_Task goal_: Without the pictures, write the listing below out again, line for line.

......

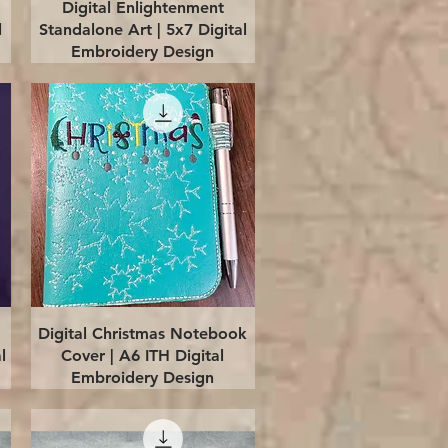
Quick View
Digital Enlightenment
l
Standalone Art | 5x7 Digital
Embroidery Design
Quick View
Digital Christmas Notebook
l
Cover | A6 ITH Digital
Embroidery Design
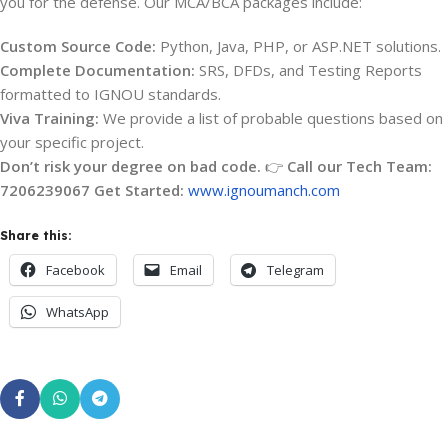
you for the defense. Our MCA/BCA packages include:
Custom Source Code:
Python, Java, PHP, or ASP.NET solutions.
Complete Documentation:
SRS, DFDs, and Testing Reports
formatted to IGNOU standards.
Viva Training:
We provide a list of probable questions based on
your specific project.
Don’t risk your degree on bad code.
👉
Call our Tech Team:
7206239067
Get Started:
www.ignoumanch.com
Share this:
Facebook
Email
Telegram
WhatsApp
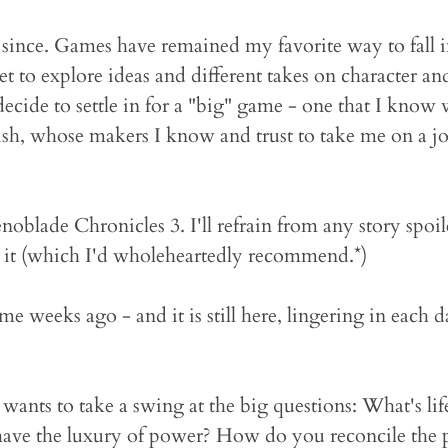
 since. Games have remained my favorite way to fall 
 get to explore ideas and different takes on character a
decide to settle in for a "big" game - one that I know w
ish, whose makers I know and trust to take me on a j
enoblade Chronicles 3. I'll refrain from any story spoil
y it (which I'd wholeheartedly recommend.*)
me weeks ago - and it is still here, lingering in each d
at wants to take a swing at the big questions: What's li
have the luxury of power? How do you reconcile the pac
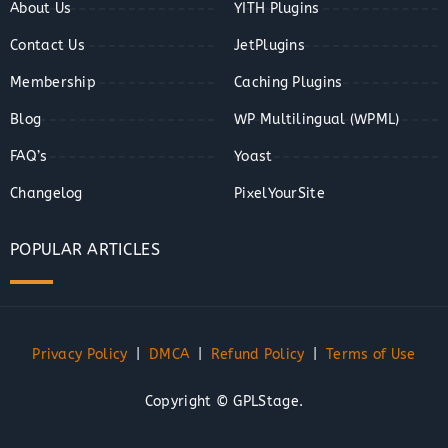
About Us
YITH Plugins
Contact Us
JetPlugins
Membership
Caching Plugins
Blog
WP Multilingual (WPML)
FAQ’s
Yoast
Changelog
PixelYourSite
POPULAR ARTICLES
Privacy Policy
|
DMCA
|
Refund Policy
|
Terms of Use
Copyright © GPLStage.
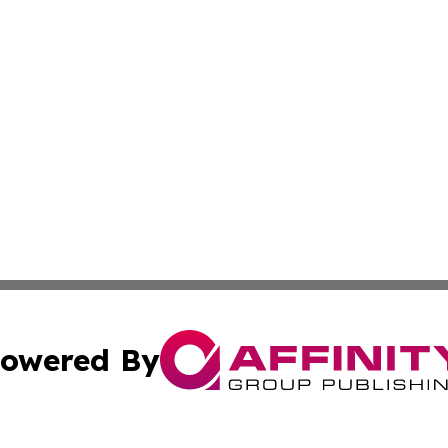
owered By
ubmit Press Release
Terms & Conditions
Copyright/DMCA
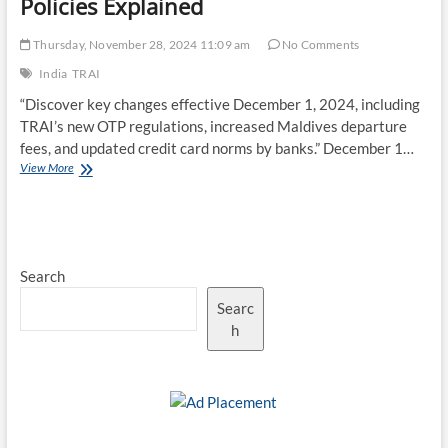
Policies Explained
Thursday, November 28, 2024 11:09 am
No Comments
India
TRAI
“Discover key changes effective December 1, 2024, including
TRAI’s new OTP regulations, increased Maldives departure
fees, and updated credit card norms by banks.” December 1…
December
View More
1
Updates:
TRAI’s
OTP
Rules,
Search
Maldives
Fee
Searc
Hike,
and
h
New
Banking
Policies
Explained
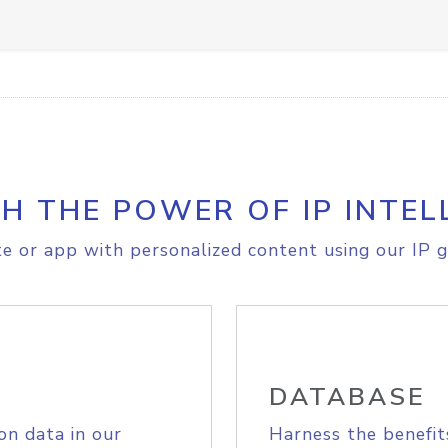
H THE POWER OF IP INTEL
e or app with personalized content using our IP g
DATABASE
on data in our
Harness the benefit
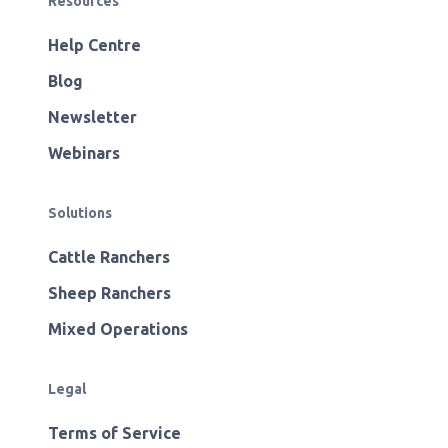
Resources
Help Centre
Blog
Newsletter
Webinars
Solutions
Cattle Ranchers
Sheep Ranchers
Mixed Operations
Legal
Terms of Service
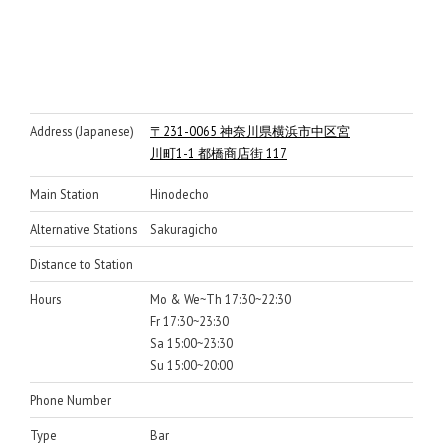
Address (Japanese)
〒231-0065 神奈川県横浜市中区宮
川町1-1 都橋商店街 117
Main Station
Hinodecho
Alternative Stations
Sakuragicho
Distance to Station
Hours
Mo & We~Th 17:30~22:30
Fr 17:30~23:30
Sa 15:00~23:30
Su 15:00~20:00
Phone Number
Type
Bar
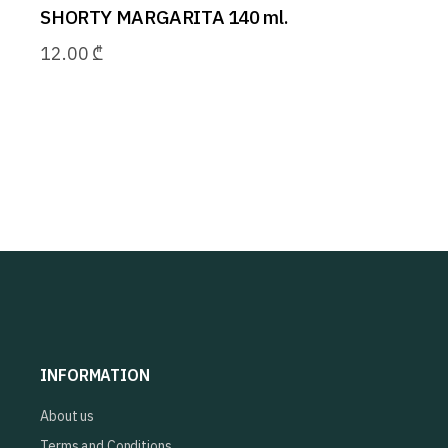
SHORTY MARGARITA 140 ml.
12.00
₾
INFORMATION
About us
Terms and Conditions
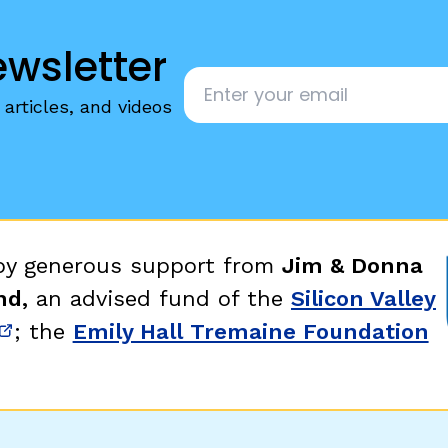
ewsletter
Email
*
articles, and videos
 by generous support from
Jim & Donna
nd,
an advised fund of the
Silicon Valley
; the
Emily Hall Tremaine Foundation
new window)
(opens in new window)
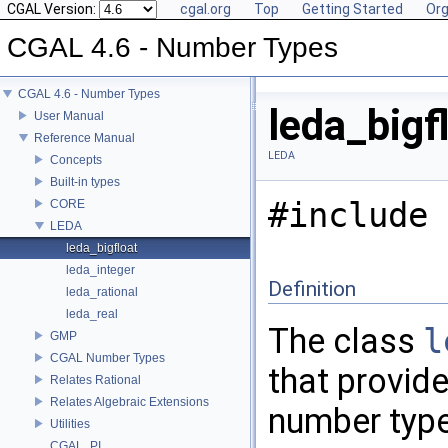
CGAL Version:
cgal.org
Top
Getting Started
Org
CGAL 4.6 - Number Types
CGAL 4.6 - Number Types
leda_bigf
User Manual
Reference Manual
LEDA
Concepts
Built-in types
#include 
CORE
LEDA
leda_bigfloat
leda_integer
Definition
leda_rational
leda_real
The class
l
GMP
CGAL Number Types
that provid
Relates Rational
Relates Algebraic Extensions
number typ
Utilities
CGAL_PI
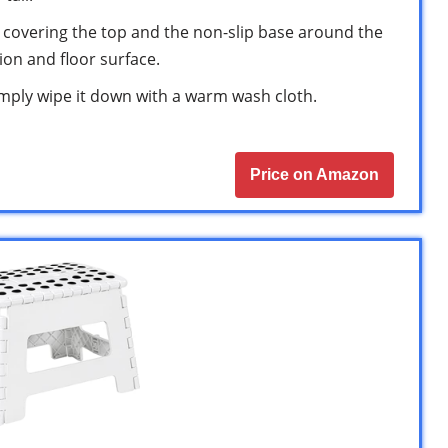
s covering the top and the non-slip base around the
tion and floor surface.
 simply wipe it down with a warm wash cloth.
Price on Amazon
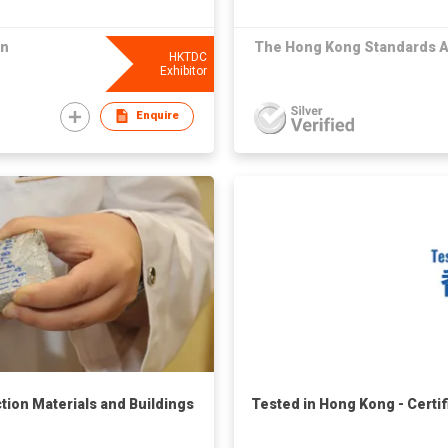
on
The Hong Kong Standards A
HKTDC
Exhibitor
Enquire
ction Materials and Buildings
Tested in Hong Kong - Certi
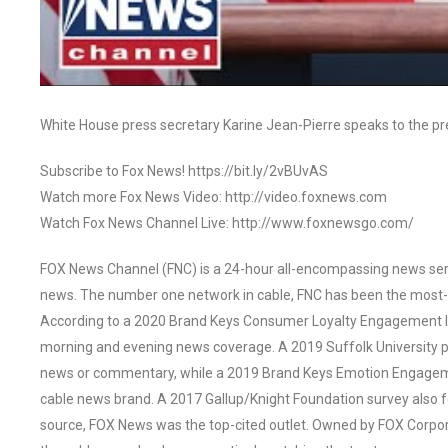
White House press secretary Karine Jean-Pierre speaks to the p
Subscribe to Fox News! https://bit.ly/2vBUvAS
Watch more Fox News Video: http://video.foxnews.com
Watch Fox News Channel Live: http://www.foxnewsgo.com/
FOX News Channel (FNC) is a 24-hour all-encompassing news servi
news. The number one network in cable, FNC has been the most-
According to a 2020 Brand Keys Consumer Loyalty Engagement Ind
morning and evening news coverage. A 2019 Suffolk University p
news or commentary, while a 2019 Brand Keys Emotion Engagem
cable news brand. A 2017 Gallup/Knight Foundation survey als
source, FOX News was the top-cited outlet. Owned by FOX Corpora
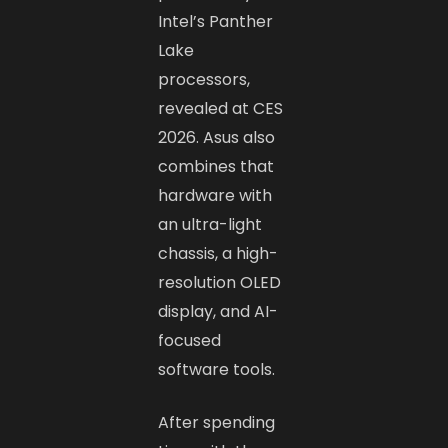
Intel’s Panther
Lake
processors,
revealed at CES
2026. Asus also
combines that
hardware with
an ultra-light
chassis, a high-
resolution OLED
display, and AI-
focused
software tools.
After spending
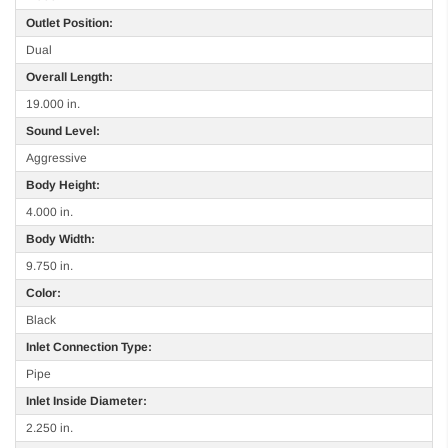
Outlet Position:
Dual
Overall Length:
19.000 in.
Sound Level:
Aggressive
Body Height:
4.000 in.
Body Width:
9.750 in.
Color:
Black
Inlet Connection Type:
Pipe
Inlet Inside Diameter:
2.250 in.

......

_Answer box_:
Quick View
Digital Enlightenment
l
Standalone Art | 5x7 Digital
Embroidery Design
Quick View
Digital Christmas Notebook
l
Cover | A6 ITH Digital
Embroidery Design
you for the defense. Our MCA/BCA packages include:
Custom Source Code:
Python, Java, PHP, or ASP.NET solutions.
Complete Documentation:
SRS, DFDs, and Testing Reports
formatted to IGNOU standards.
Viva Training:
We provide a list of probable questions based on
your specific project.
Don’t risk your degree on bad code.
👉
Call our Tech Team:
7206239067
Get Started:
www.ignoumanch.com
Share this:
Facebook
Email
Telegram
WhatsApp
 since. Games have remained my favorite way to fall 
 get to explore ideas and different takes on character a
decide to settle in for a "big" game - one that I know w
ish, whose makers I know and trust to take me on a j
enoblade Chronicles 3. I'll refrain from any story spoil
y it (which I'd wholeheartedly recommend.*)
me weeks ago - and it is still here, lingering in each d
at wants to take a swing at the big questions: What's li
have the luxury of power? How do you reconcile the pac
About Us
YITH Plugins
Contact Us
JetPlugins
Membership
Caching Plugins
Blog
WP Multilingual (WPML)
FAQ’s
Yoast
Changelog
PixelYourSite
POPULAR ARTICLES
Privacy Policy
|
DMCA
|
Refund Policy
|
Terms of Use
Copyright © GPLStage.
owered By
ubmit Press Release
Terms & Conditions
Copyright/DMCA
Policies Explained
Thursday, November 28, 2024 11:09 am
No Comments
India
TRAI
“Discover key changes effective December 1, 2024, including
TRAI’s new OTP regulations, increased Maldives departure
fees, and updated credit card norms by banks.” December 1…
December
View More
1
Updates:
TRAI’s
OTP
Rules,
Search
Maldives
Fee
Searc
Hike,
and
h
New
Banking
Policies
Explained
H THE POWER OF IP INTEL
e or app with personalized content using our IP g
DATABASE
on data in our
Harness the benefit
Resources
Help Centre
Blog
Newsletter
Webinars
Solutions
Cattle Ranchers
Sheep Ranchers
Mixed Operations
Legal
Terms of Service
Address (Japanese)
〒231-0065 神奈川県横浜市中区宮
川町1-1 都橋商店街 117
Main Station
Hinodecho
Alternative Stations
Sakuragicho
Distance to Station
Hours
Mo & We~Th 17:30~22:30
Fr 17:30~23:30
Sa 15:00~23:30
Su 15:00~20:00
Phone Number
Type
Bar
SHORTY MARGARITA 140 ml.
12.00
₾
INFORMATION
About us
Terms and Conditions
ewsletter
Email
*
articles, and videos
 by generous support from
Jim & Donna
nd,
an advised fund of the
Silicon Valley
; the
Emily Hall Tremaine Foundation
new window)
(opens in new window)
CGAL Version:
cgal.org
Top
Getting Started
Org
CGAL 4.6 - Number Types
CGAL 4.6 - Number Types
leda_bigf
User Manual
Reference Manual
LEDA
Concepts
Built-in types
#include 
CORE
LEDA
leda_bigfloat
leda_integer
Definition
leda_rational
leda_real
The class
l
GMP
CGAL Number Types
that provid
Relates Rational
Relates Algebraic Extensions
number typ
Utilities
CGAL_PI
s covering the top and the non-slip base around the
tion and floor surface.
 simply wipe it down with a warm wash cloth.
Price on Amazon
on
The Hong Kong Standards A
HKTDC
Exhibitor
Enquire
ction Materials and Buildings
Tested in Hong Kong - Certi
White House press secretary Karine Jean-Pierre speaks to the p
Subscribe to Fox News! https://bit.ly/2vBUvAS
Watch more Fox News Video: http://video.foxnews.com
Watch Fox News Channel Live: http://www.foxnewsgo.com/
FOX News Channel (FNC) is a 24-hour all-encompassing news servi
news. The number one network in cable, FNC has been the most-
According to a 2020 Brand Keys Consumer Loyalty Engagement Ind
morning and evening news coverage. A 2019 Suffolk University p
news or commentary, while a 2019 Brand Keys Emotion Engagem
cable news brand. A 2017 Gallup/Knight Foundation survey als
source, FOX News was the top-cited outlet. Owned by FOX Corpora
Intel’s Panther
Lake
processors,
revealed at CES
2026. Asus also
combines that
hardware with
an ultra-light
chassis, a high-
resolution OLED
display, and AI-
focused
software tools.
After spending
Outlet Position:
Dual
Overall Length:
19.000 in.
Sound Level:
Aggressive
Body Height:
4.000 in.
Body Width:
9.750 in.
Color:
Black
Inlet Connection Type:
Pipe
Inlet Inside Diameter:
2.250 in.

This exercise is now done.